Data records ▸
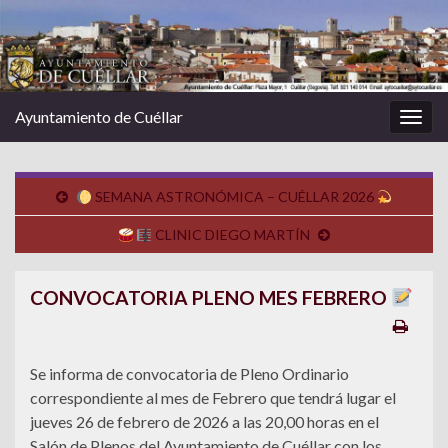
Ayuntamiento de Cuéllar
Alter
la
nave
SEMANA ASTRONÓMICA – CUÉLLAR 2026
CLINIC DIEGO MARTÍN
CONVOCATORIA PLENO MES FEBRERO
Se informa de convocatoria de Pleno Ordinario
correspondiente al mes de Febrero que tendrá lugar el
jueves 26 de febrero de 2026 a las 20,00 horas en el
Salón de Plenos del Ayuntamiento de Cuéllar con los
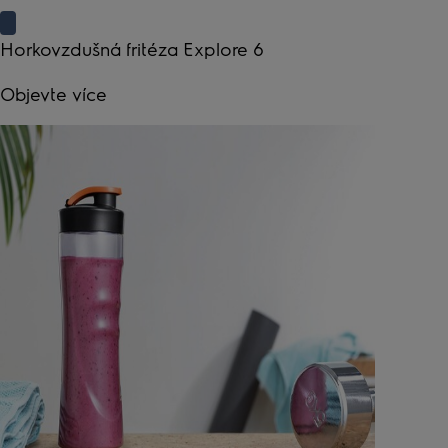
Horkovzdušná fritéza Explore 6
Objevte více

---

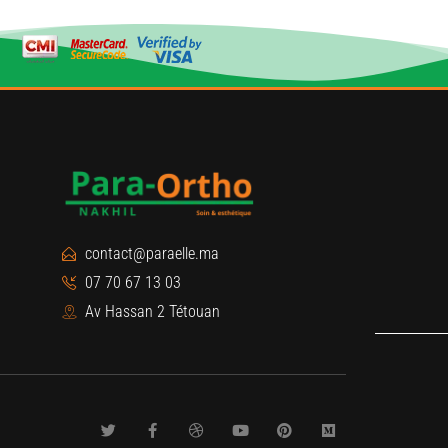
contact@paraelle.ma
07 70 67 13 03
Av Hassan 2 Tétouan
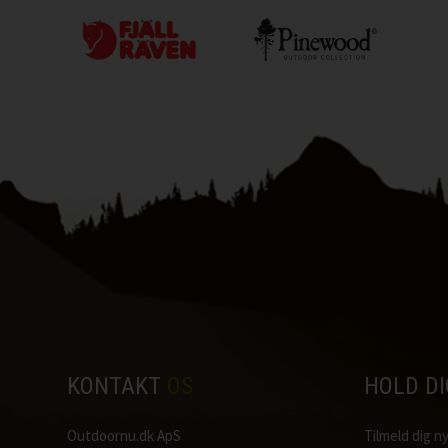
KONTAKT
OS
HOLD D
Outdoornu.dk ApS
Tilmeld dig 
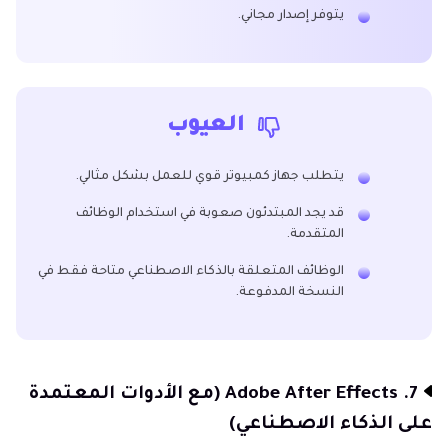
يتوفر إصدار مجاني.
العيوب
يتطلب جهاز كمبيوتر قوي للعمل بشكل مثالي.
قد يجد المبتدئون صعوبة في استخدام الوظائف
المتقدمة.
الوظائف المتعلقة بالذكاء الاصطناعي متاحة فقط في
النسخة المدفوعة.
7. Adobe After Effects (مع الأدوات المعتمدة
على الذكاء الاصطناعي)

Assigned task ▸ From the line with "SEMANA ASTRONÓMICA – CUÉLLAR 2026" up to and including the line with "Objevte více" above, retype every line exactly and nothing more; leave out the pictures.

Solved exercise ▸
SEMANA ASTRONÓMICA – CUÉLLAR 2026
CLINIC DIEGO MARTÍN
CONVOCATORIA PLENO MES FEBRERO
Se informa de convocatoria de Pleno Ordinario
correspondiente al mes de Febrero que tendrá lugar el
jueves 26 de febrero de 2026 a las 20,00 horas en el
Salón de Plenos del Ayuntamiento de Cuéllar con los
Horkovzdušná fritéza Explore 6
Objevte více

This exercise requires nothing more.